Grupo CSN gera mais de20 milempregosem Volta Redonda
Empresa é responsável por 60% da arrecadação tributária do município
A Companhia Siderúrgica Nacional (CSN) gera mais de 20 mil empregos diretos em Volta Redonda-RJ, onde tem a Usina Presidente Vargas. No município, o número equivalente a cerca de 25% dos postos formais de trabalho. A empresa é responsável ainda por mais de 60% da arrecadação tributária local, sustentando investimentos públicos em áreas essenciais, como saúde, educação e infraestrutura.
O protagonismo histórico transformou a cidade em um dos mais importantes polos industriais do estado do Rio de Janeiro e do Brasil, com forte dependência da atividade siderúrgica e de sua cadeia produtiva.
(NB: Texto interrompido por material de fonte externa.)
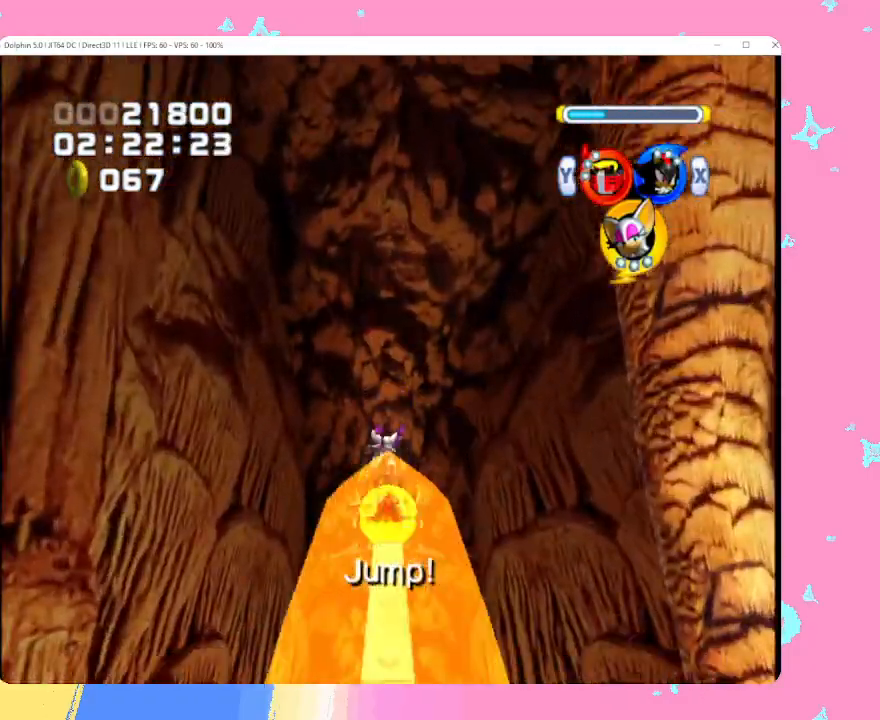
{"buttons": [], "left_stick": "up", "events": []}
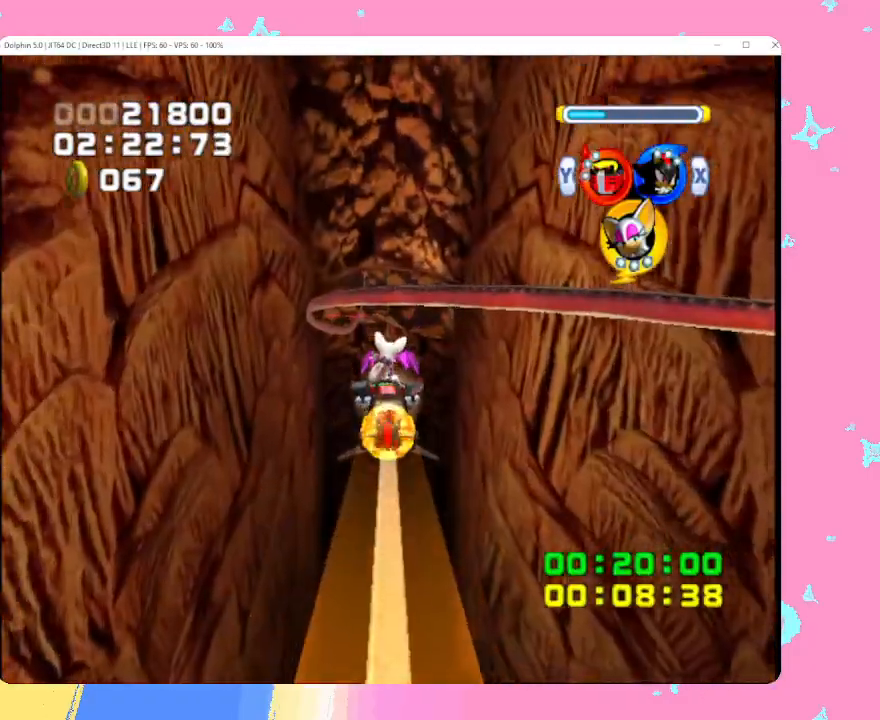
{"buttons": [], "left_stick": "up", "events": []}
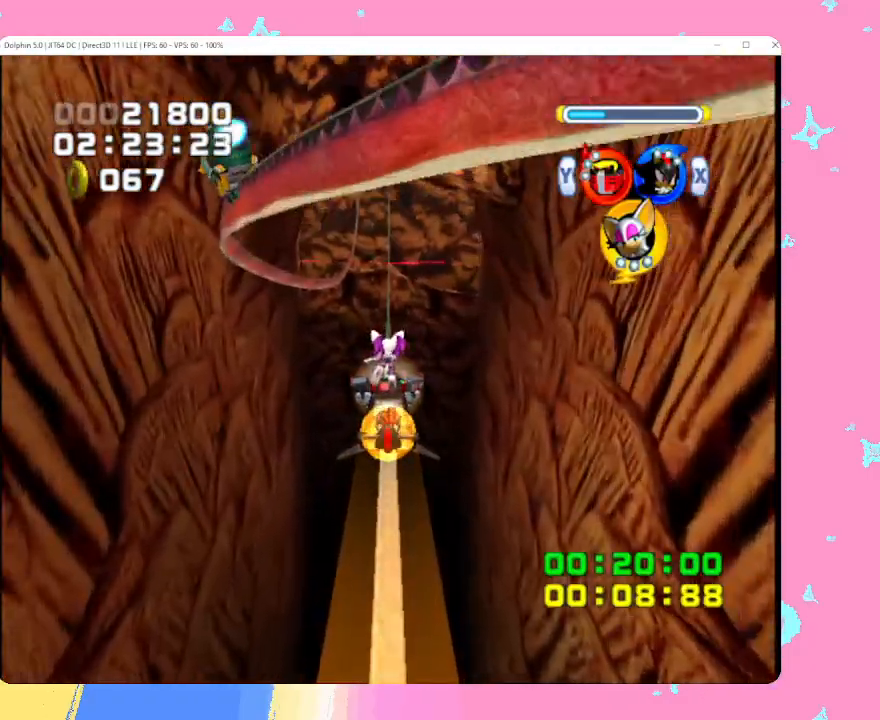
{"buttons": [], "left_stick": "up", "events": []}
Além disso, a atuação da CSN se estende por todo o Sul Fluminense, com operações em cidades como Porto Real, Resende e Valença, por meio da Prada, além de empresas como CBSI, Tora, participação na MRS e CBS, e projetos sociais e educacionais conduzidos pela Fundação CSN. Esse ecossistema fortalece a geração de empregos, estimula novos negócios e amplia as oportunidades de qualificação profissional na região.
Polo Metalmecânico
A CSN, que completou 85 anos na quinta-feira, dia 09 de abril, também teve papel decisivo na consolidação do Polo Metalmecânico do Sul Fluminense, atraindo fornecedores, incentivando a instalação de novas indústrias e contribuindo para a diversificação econômica regional. Municípios como Pinheiral, por exemplo, se beneficiaram diretamente desse movimento, com a instalação de dezenas de empresas ligadas ao beneficiamento do aço.
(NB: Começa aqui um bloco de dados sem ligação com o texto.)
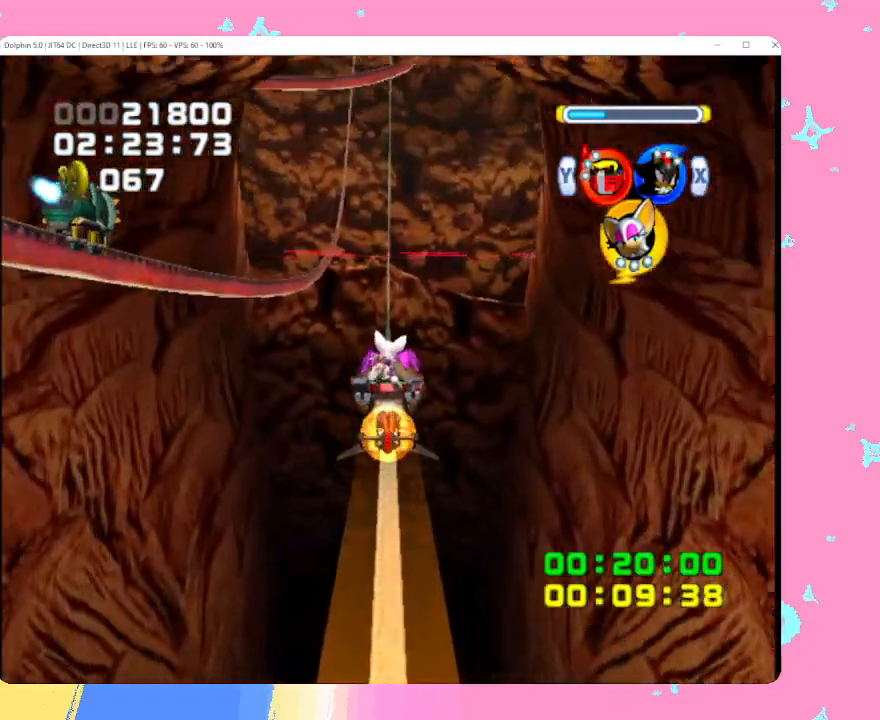
{"buttons": ["A"], "left_stick": "up", "events": [[450, "A", "down"]]}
No complexo siderúrgico integrado da Usina Presidente Vargas, a CSN produz aços planos, aços longos e aços especiais de alto valor agregado, fundamentais para diversos segmentos da economia brasileira. Entre os principais produtos estão chapas grossas, bobinas a quente e a frio, aços galvanizados e folhas metálicas utilizadas na fabricação de embalagens.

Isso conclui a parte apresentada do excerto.